Write out every entry below exactly as it appears. Pictures do not belong in the copy.

Extracted entries: Begin

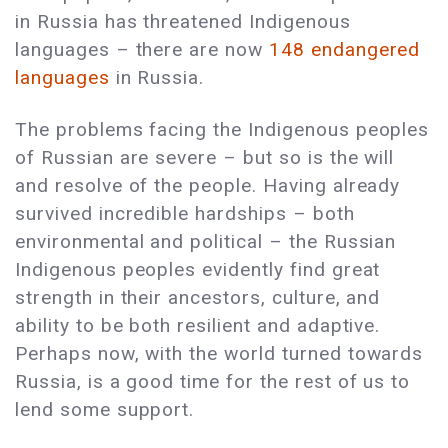
in Russia has threatened Indigenous
languages – there are now
148 endangered
languages
in Russia.
The problems facing the Indigenous peoples
of Russian are severe – but so is the will
and resolve of the people. Having already
survived incredible hardships – both
environmental and political – the Russian
Indigenous peoples evidently find great
strength in their ancestors, culture, and
ability to be both resilient and adaptive.
Perhaps now, with the world turned towards
Russia, is a good time for the rest of us to
lend some support.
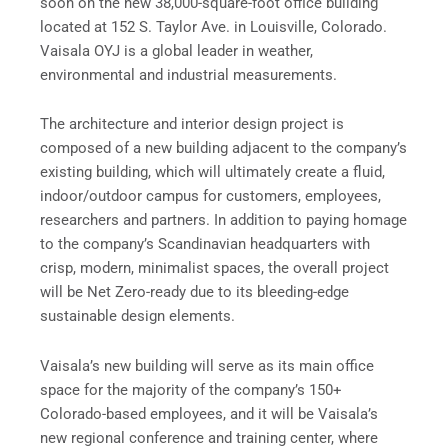
soon on the new 38,000-square-foot office building
located at 152 S. Taylor Ave. in Louisville, Colorado.
Vaisala OYJ is a global leader in weather,
environmental and industrial measurements.
The architecture and interior design project is
composed of a new building adjacent to the company’s
existing building, which will ultimately create a fluid,
indoor/outdoor campus for customers, employees,
researchers and partners. In addition to paying homage
to the company’s Scandinavian headquarters with
crisp, modern, minimalist spaces, the overall project
will be Net Zero-ready due to its bleeding-edge
sustainable design elements.
Vaisala’s new building will serve as its main office
space for the majority of the company’s 150+
Colorado-based employees, and it will be Vaisala’s
new regional conference and training center, where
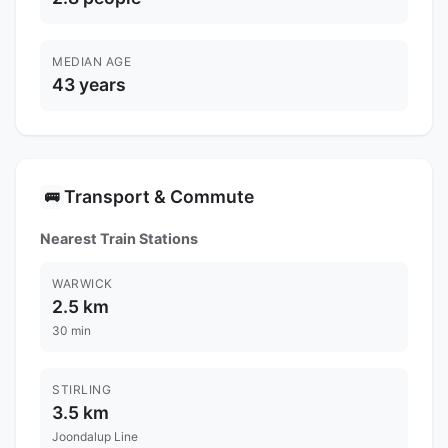
MEDIAN AGE
43 years
Transport & Commute
🚌
Nearest Train Stations
WARWICK
2.5 km
30 min
STIRLING
3.5 km
Joondalup Line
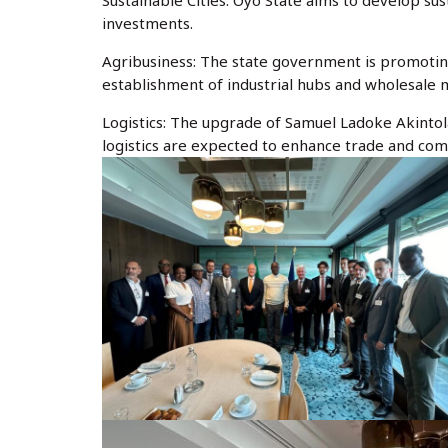
Sustainable Cities: Oyo State aims to develop sus
investments.
Agribusiness: The state government is promotin
establishment of industrial hubs and wholesale
Logistics: The upgrade of Samuel Ladoke Akinto
logistics are expected to enhance trade and com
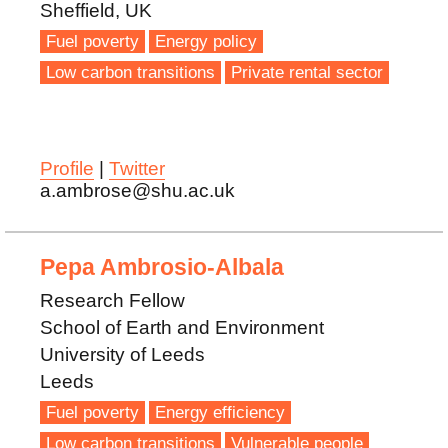
Sheffield, UK
Fuel poverty
Energy policy
Low carbon transitions
Private rental sector
Profile
|
Twitter
a.ambrose@shu.ac.uk
Pepa Ambrosio-Albala
Research Fellow
School of Earth and Environment
University of Leeds
Leeds
Fuel poverty
Energy efficiency
Low carbon transitions
Vulnerable people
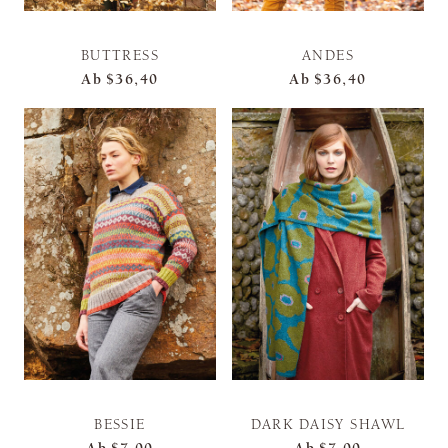
BUTTRESS
ANDES
Ab
$36,40
Ab
$36,40
BESSIE
DARK DAISY SHAWL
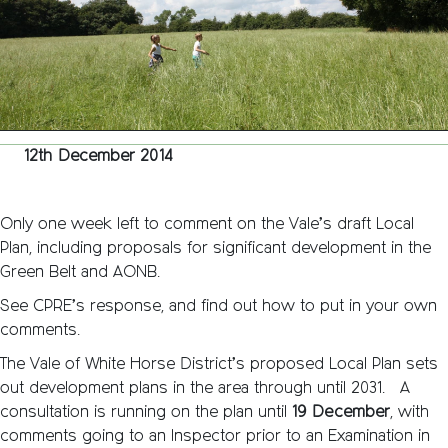
week
to
go!
12th December 2014
Only one week left to comment on the Vale’s draft Local
Plan, including proposals for significant development in the
Green Belt and AONB.
See CPRE’s response, and find out how to put in your own
comments.
The Vale of White Horse District’s proposed Local Plan sets
out development plans in the area through until 2031. A
consultation is running on the plan until
19 December
, with
comments going to an Inspector prior to an Examination in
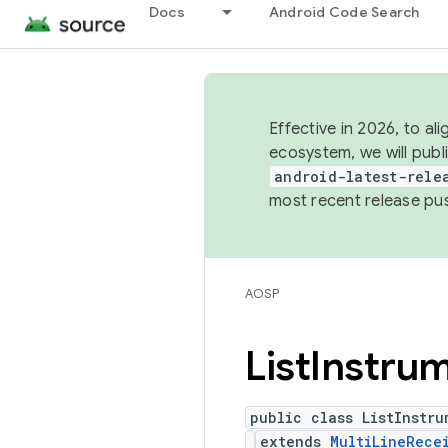
Docs
Android Code Search
Effective in 2026, to al
ecosystem, we will publ
android-latest-rele
most recent release pu
AOSP
List
Instrum
public class ListInstru
extends
MultiLineRece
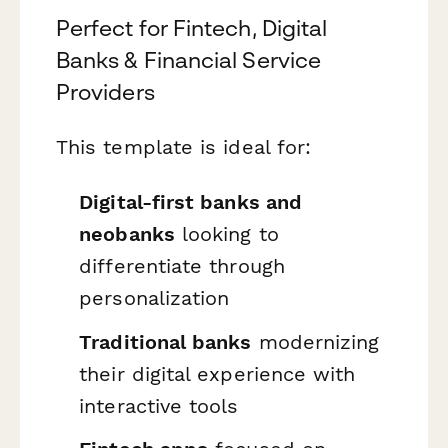
Perfect for Fintech, Digital
Banks & Financial Service
Providers
This template is ideal for:
Digital-first banks and
neobanks
looking to
differentiate through
personalization
Traditional banks
modernizing
their digital experience with
interactive tools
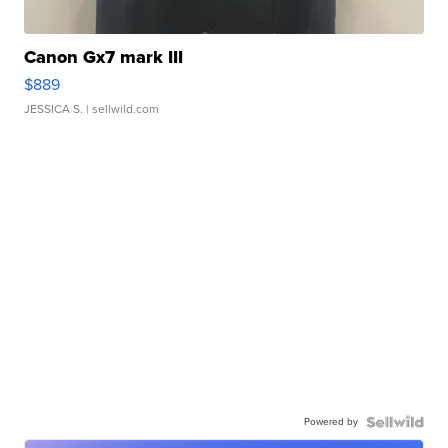
Canon Gx7 mark III
$889
JESSICA S.
| sellwild.com
Powered by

Extracted entries: End

• Result for this exercise:
in Russia has threatened Indigenous
languages – there are now
148 endangered
languages
in Russia.
The problems facing the Indigenous peoples
of Russian are severe – but so is the will
and resolve of the people. Having already
survived incredible hardships – both
environmental and political – the Russian
Indigenous peoples evidently find great
strength in their ancestors, culture, and
ability to be both resilient and adaptive.
Perhaps now, with the world turned towards
Russia, is a good time for the rest of us to
lend some support.
soon on the new 38,000-square-foot office building
located at 152 S. Taylor Ave. in Louisville, Colorado.
Vaisala OYJ is a global leader in weather,
environmental and industrial measurements.
The architecture and interior design project is
composed of a new building adjacent to the company’s
existing building, which will ultimately create a fluid,
indoor/outdoor campus for customers, employees,
researchers and partners. In addition to paying homage
to the company’s Scandinavian headquarters with
crisp, modern, minimalist spaces, the overall project
will be Net Zero-ready due to its bleeding-edge
sustainable design elements.
Vaisala’s new building will serve as its main office
space for the majority of the company’s 150+
Colorado-based employees, and it will be Vaisala’s
new regional conference and training center, where
MEDIAN AGE
43 years
Transport & Commute
🚌
Nearest Train Stations
WARWICK
2.5 km
30 min
STIRLING
3.5 km
Joondalup Line
Sustainable Cities: Oyo State aims to develop sus
investments.
Agribusiness: The state government is promotin
establishment of industrial hubs and wholesale
Logistics: The upgrade of Samuel Ladoke Akinto
logistics are expected to enhance trade and com
Sheffield, UK
Fuel poverty
Energy policy
Low carbon transitions
Private rental sector
Profile
|
Twitter
a.ambrose@shu.ac.uk
Pepa Ambrosio-Albala
Research Fellow
School of Earth and Environment
University of Leeds
Leeds
Fuel poverty
Energy efficiency
Low carbon transitions
Vulnerable people
BUTTRESS
ANDES
Ab
$36,40
Ab
$36,40
BESSIE
DARK DAISY SHAWL
week
to
go!
12th December 2014
Only one week left to comment on the Vale’s draft Local
Plan, including proposals for significant development in the
Green Belt and AONB.
See CPRE’s response, and find out how to put in your own
comments.
The Vale of White Horse District’s proposed Local Plan sets
out development plans in the area through until 2031. A
consultation is running on the plan until
19 December
, with
comments going to an Inspector prior to an Examination in
Docs
Android Code Search
Effective in 2026, to al
ecosystem, we will publ
android-latest-rele
most recent release pu
AOSP
List
Instrum
public class ListInstru
extends
MultiLineRece
Perfect for Fintech, Digital
Banks & Financial Service
Providers
This template is ideal for:
Digital-first banks and
neobanks
looking to
differentiate through
personalization
Traditional banks
modernizing
their digital experience with
interactive tools
Canon Gx7 mark III
$889
JESSICA S.
| sellwild.com
Powered by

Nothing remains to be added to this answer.